Le Monde – L’historien Amos Goldberg, titulaire de la chaire Jonah M. Machover d’études sur la Shoah à l’Université hébraïque de Jérusalem, a publié, en avril, dans le magazine en ligne Local Call (Siha Mekomit en hébreu), un article accusant Israël de commettre un « génocide » à Gaza. Il s’en explique dans un entretien au « Monde ».
En avril, vous avez accusé votre pays de commettre un « génocide » à Gaza. Comment en êtes-vous arrivé à cette conclusion, six mois après le début de la guerre ?
Cela m’a pris du temps. Le 7-Octobre a été un choc, une tragédie, une attaque horrible. Cela a été douloureux et criminel, d’une magnitude telle que nous n’en avions jamais connue. Quelque 850 civils [1 200 personnes au total] ont été tués en un jour. Des hommes, des femmes, des enfants, et même des bébés et des personnes âgées ont été pris en otage. Des kibboutz ont été totalement détruits. Puis les témoignages ont commencé à affluer sur la cruauté de l’attaque, les violences sexuelles, les destructions commises par le Hamas. Je connais personnellement des gens, certains très proches, qui ont été touchés. Il y en a qui ont été tués, d’autres ont été pris en otage, certains ont tout juste survécu. Je n’avais pas les mots pour expliquer cet événement, pour le digérer, pour en faire le deuil. C’était révoltant, traumatisant, personnel.
Je comprenais bien le contexte de l’occupation, de l’apartheid [en Cisjordanie], du siège [de Gaza], mais, même si cela pouvait expliquer ce qu’il se passait, cela ne pouvait pas justifier de telles atrocités. Immédiatement après l’attaque, les bombardements israéliens massifs ont commencé et, en quelques semaines, des milliers de civils gazaouis sont morts. Et il n’y avait pas seulement les bombardements. Une rhétorique génocidaire est apparue et a dominé dans les médias, l’opinion publique et la sphère politique : « Nous devons les supprimer [les Palestiniens], ce sont des animaux humains » [Yoav Gallant, ministre de la défense, le 10 octobre 2023] ; « C’est toute une nation qui est responsable » [Isaac Herzog, président d’Israël, le 14 octobre 2023] ; « Nous devrions larguer une bombe nucléaire sur Gaza » [Amichai Eliyahu, ministre du patrimoine, le 5 novembre 2023] ; « C’est la Nakba de Gaza 2023 » [Avi Dichter, ministre de l’agriculture, le 11 novembre 2023, en référence au déplacement forcé et à l’expulsion de 700 000 Palestiniens, pendant la guerre de 1948, après la création d’Israël]. Ces propos étaient tellement choquants que, pour cela non plus, je n’avais pas de mots.

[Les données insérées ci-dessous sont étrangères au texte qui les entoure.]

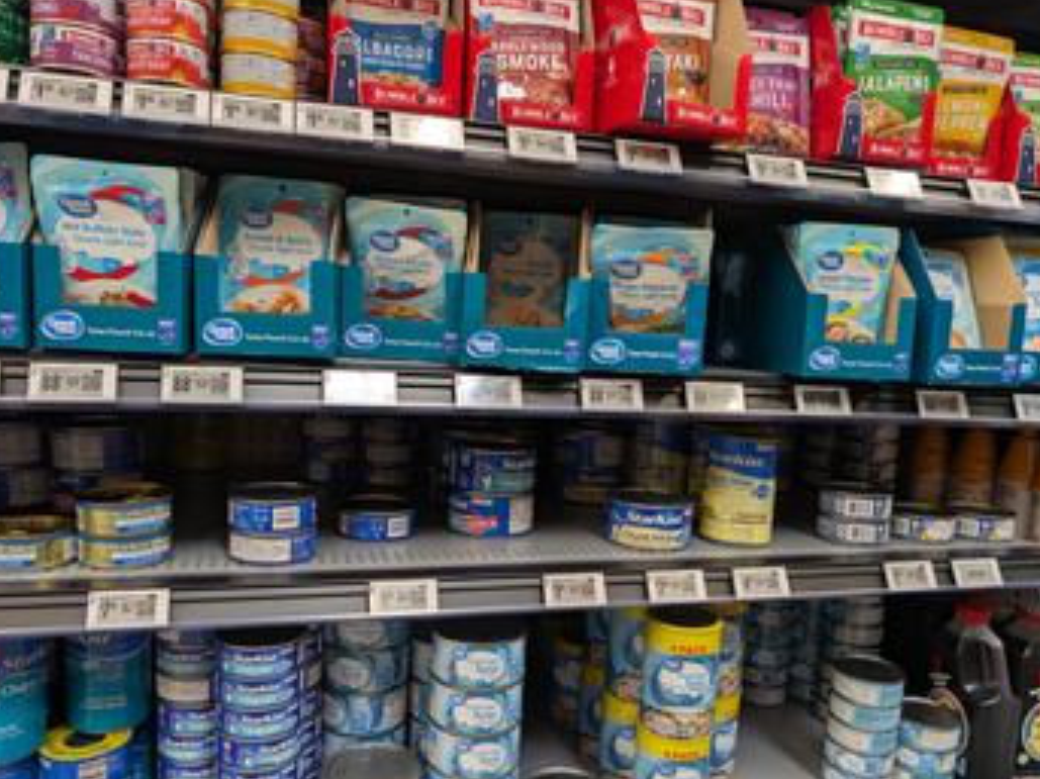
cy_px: 412
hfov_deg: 63.4
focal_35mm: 28
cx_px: 540
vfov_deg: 49.7
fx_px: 841
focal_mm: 6.9
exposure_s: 1/353
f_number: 1.68
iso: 504
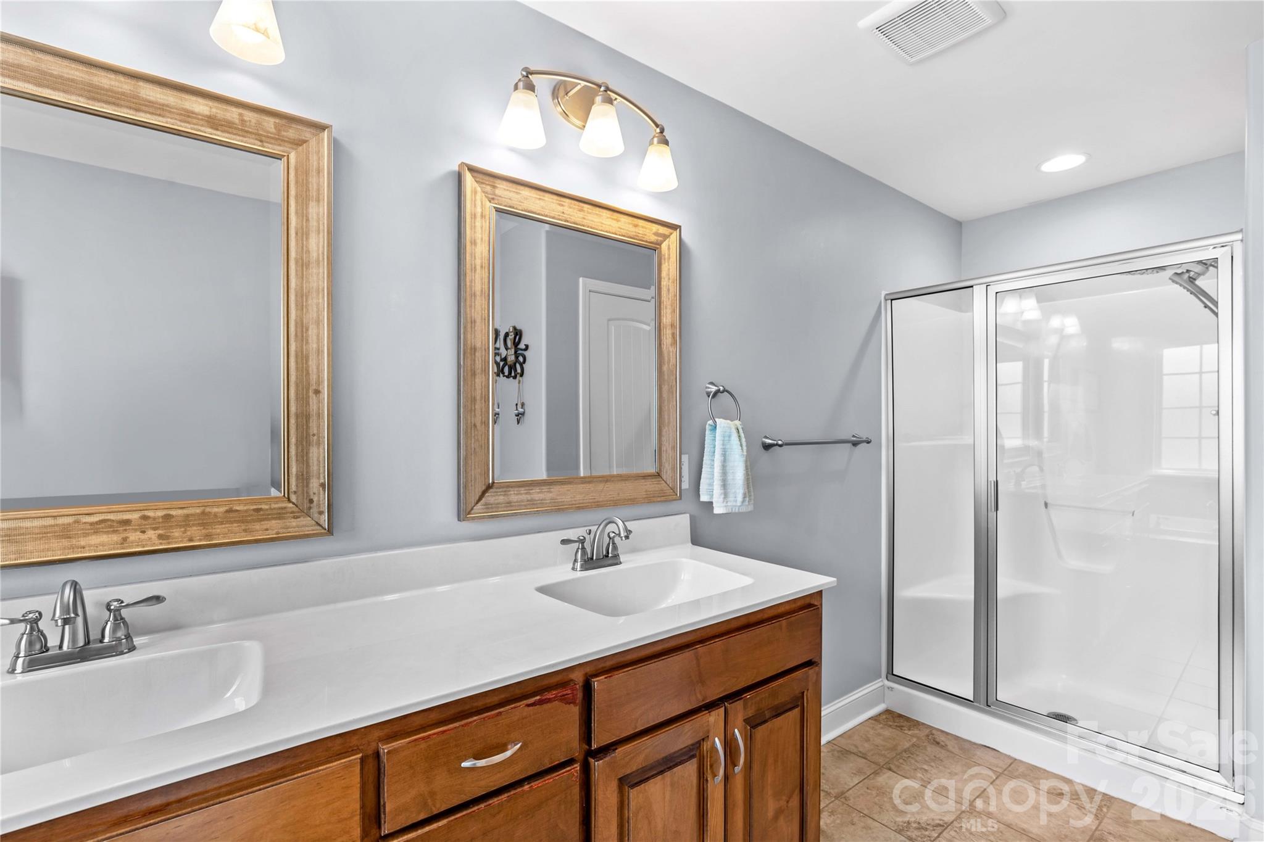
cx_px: 632
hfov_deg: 96.7
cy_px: 421
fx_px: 562
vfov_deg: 73.7
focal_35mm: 16
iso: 100
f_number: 8
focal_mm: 16
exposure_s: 1/5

En janvier, j’ai signé une lettre, avec 50 autres universitaires spécialistes de la Shoah et des études juives, demandant à Yad Vashem [Institut international pour la mémoire de la Shoah, à Jérusalem] de condamner les discours, explicites ou implicites, qui, en Israël, appelaient au génocide à Gaza. Si ce n’est pas quelque chose que nous avons appris de la Shoah, alors qu’avons-nous appris ? Un des premiers textes adoptés par Israël à sa création fut la convention sur le génocide [le 9 décembre 1948]. Dont l’une des clauses précise que le génocide n’est pas uniquement constitué des crimes commis, mais aussi des incitations à les commettre. Et c’était clairement le cas. Yad Vashem a refusé de condamner ces discours.
Alors j’ai commencé à écrire, comprenant qu’un immense désastre humain et politique se déployait sous nos yeux. En avril, j’ai écrit, en hébreu : « Oui, c’est un génocide. » Le texte a été traduit en anglais et lu par beaucoup à travers le monde.
Comment en êtes-vous arrivé à cette accusation contre un pays qui, comme vous le rappelez, fut « créé en réponse à la Shoah » ?
Tout d’abord, je tiens à dire que c’est extrêmement douloureux, car j’accuse ma propre société, je m’accuse moi-même. Je lutte contre l’occupation et l’apartheid depuis des années, et je sais qu’Israël a commis des crimes dans les territoires occupés, mais je n’aurais jamais imaginé que nous puissions atteindre un tel bain de sang et une telle cruauté, même après le 7-Octobre.
Il existe une définition légale du génocide que les Nations unies ont adoptée dans la convention sur le génocide, et, même si je ne suis pas un expert en droit, de nombreux juristes à travers le monde sont convaincus qu’Israël a franchi le seuil du génocide, et je suis d’accord avec eux. En janvier, la Cour internationale de justice [CIJ] a affirmé que l’accusation de génocide était « plausible ». En mars, Francesca Albanese [rapporteuse spéciale des Nations unies pour les territoires occupés] concluait son rapport en indiquant qu’il y avait des fondements raisonnables de penser que le seuil indiquant qu’Israël avait commis un génocide avait été franchi. Plusieurs lettres ouvertes signées par des centaines d’universitaires, dont des juristes, ont émis les mêmes inquiétudes.